O halde duruşunuz müstemlekecilere, millet hatta insanlık -medeniyet düşmanı olanlara dolaylı da olsa yardımcı oluyorsa bu işte bir yanlışlık var demektir. Lütfen küçük çıkar hesaplarınız, hırsınız, yaşadığınız kişisel mahrumiyet ve dışlanmışlıklar, hatta haksızlıklar sizi misyon düşmanlarının safına yakınlaştırmasın. Bazen biraz geriye çekilmek de mücadeledir. Yeter ki ruhunuzdaki hizmet azmi sönüvermesin. Sabırdır çünkü bu geriye çekiliverme... Siz yukarıdaki marangoz misali hazır bir vaziyette bekleyin. Bir gün ihtiyaç olabilir.

"II. Abdülhamit gitmeden bu ülke düzelmez" diyen; İslamcı, Turancı, ateist, mason, Makedon, Sırp, Ermeni ve Rum çeteciler hep beraber ‘ittihat’ etmişlerdi. Daha doğrusu Abdülhamit düşmanlığı kendilerini kör ettiğinden, birkaç yıl sonra çıkacak Balkan Savaşlarında sureti haktan gözükenler işte bunlarla işbirliği yaparak onların değirmenine su taşımışlardı. Abdülhamit onların istedikleri gibi sonunda gitmek zorunda kaldı. 9 sene içerisinde koskoca imparatorluk Turgut ÖZAL'ın deyimiyle bozuk para gibi harcandı.

Şimdi biraz da bugüne bakalım. En yaralayıcısı da 'gafil'lerinki... Sürekli FETÖ'yü örnek veririz ama o deşifre olmuş olanı... İçimizde kendisini akıllı zanneden, burnundan kıl aldırmayan, entelektüel entellektüel laflar eden o kadar çok gafil var ki... Ve de işbirliği içerisindeki siyasi çevreler…

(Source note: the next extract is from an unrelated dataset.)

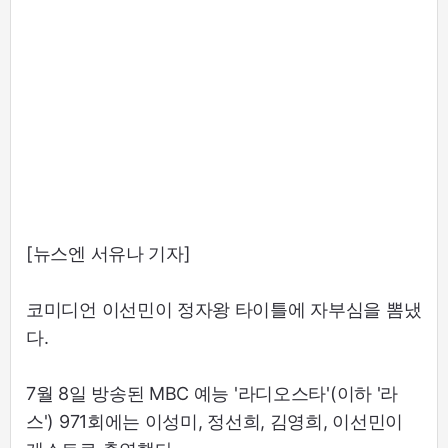
[뉴스엔 서유나 기자]
코미디언 이선민이 정자왕 타이틀에 자부심을 뽐냈
다.
7월 8일 방송된 MBC 예능 '라디오스타'(이하 '라
스') 971회에는 이성미, 정선희, 김영희, 이선민이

İnsan için de en önemli olan şey; günü çözümlemek olmalıdır. Yani düşmanın 'oyun'a, 'oyunu'na alet olmamak... Basit bir oy tercihinden bahsetmiyorum elbette... Siyasette karşılığı oluyor bunların... 15 Temmuzda gösterdi kendisini… Ama hareket ordusunun hareketi 15 Temmuzda durduruldu, 31 Mart vak'asının aksine... Elbet onların utançlarından boyunlarını eğecekleri zaman da gelecek...

"Abdülhamid gitsin de ne olursa olsun" diyenler bir gün ne yapacakları konusunda karar veremeyince göz hapsindeki Abdülhamit’in kapısını çalarlar. Aradan dört yıl geçmiştir. Abdülhamit’in verdiği cevap; size istesem de yardım edemem, devlet dört seneyi değil, dört saati ihmal etmeyi kaldırmaz şeklinde olmuştur.

19 Temmuz 1909'da Ayasofya meydanında o zamanki Volkan Gazetesinin başyazarı Derviş Vahdeti, Mithat Paşa ile karşılaşır ve sorar; "Paşam! İstediğiniz oldu. Abdülhamid gitti. Şu an projeniz nedir, neler yapmayı düşünüyorsunuz?" Alınan cevap oldukça ilginçtir." Biz sadece Abdülhamid'i yıkmaya odaklanmıştık!." der...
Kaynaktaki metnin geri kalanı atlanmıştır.